## ABOUT THIS TASK
When you copy the data that follows, reproduce every word exactly and leave out the images.

====

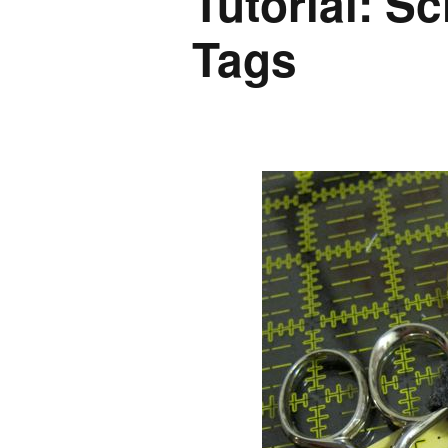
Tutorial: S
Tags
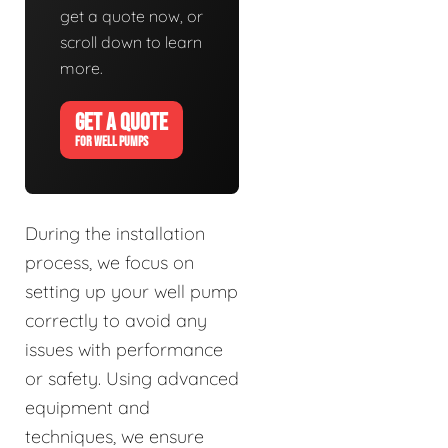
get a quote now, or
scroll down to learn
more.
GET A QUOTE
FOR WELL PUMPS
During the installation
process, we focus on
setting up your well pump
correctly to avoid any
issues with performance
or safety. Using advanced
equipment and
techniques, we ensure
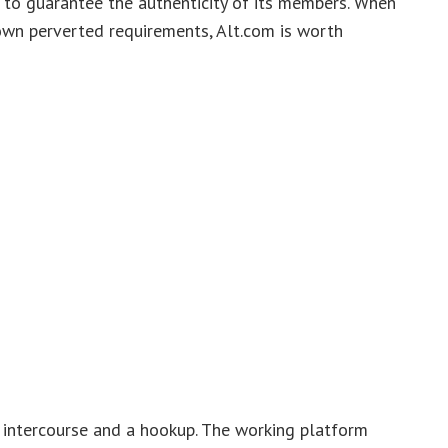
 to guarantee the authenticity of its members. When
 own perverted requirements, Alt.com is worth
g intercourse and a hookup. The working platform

====

## SOLUTION FOR THIS EXERCISE
Tutorial: S
Tags
get a quote now, or
scroll down to learn
more.
GET A QUOTE
FOR WELL PUMPS
During the installation
process, we focus on
setting up your well pump
correctly to avoid any
issues with performance
or safety. Using advanced
equipment and
techniques, we ensure
 to guarantee the authenticity of its members. When
 own perverted requirements, Alt.com is worth
g intercourse and a hookup. The working platform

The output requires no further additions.